- **Written request**
Gather every line below that contains the word "after" and copy each one.

--- Entries ---

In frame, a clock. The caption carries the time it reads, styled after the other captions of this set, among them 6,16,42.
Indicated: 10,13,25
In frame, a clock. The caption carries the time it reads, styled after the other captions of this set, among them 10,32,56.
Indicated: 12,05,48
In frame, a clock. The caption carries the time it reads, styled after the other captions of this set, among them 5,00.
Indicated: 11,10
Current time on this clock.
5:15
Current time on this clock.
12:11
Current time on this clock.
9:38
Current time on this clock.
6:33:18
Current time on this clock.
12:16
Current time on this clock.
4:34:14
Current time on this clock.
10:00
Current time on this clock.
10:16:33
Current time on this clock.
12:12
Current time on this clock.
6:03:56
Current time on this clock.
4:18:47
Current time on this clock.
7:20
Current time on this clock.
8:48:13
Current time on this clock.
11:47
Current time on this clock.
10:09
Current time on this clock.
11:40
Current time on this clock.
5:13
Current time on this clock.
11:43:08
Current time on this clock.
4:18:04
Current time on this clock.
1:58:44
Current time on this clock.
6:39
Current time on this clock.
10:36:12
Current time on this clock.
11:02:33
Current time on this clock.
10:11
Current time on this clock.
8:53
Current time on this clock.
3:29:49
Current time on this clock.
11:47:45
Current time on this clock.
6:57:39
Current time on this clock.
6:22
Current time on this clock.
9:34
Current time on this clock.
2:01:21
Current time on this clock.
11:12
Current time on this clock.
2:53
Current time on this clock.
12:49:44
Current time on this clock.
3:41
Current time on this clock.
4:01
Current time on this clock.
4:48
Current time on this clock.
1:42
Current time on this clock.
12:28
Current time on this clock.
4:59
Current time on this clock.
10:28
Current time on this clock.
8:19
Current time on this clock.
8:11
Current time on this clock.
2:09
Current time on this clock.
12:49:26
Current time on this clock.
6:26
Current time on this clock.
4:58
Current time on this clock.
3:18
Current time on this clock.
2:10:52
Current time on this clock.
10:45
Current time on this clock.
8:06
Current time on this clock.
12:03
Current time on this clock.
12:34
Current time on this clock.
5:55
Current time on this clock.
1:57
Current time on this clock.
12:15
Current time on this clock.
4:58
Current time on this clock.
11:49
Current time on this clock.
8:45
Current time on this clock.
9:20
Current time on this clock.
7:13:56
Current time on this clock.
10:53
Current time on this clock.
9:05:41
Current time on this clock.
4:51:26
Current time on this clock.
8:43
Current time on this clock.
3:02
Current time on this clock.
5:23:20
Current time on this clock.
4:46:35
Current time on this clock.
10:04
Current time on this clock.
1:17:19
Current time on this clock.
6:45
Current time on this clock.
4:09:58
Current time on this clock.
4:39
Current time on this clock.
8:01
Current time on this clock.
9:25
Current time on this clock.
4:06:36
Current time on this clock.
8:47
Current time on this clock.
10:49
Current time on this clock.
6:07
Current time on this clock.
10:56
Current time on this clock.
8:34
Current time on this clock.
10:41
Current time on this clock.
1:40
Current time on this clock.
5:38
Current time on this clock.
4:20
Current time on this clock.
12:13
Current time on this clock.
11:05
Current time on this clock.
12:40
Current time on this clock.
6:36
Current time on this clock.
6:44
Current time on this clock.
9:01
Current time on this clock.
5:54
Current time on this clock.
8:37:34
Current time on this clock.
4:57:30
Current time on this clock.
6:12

---

- **Full solution**
In frame, a clock. The caption carries the time it reads, styled after the other captions of this set, among them 6,16,42.
In frame, a clock. The caption carries the time it reads, styled after the other captions of this set, among them 10,32,56.
In frame, a clock. The caption carries the time it reads, styled after the other captions of this set, among them 5,00.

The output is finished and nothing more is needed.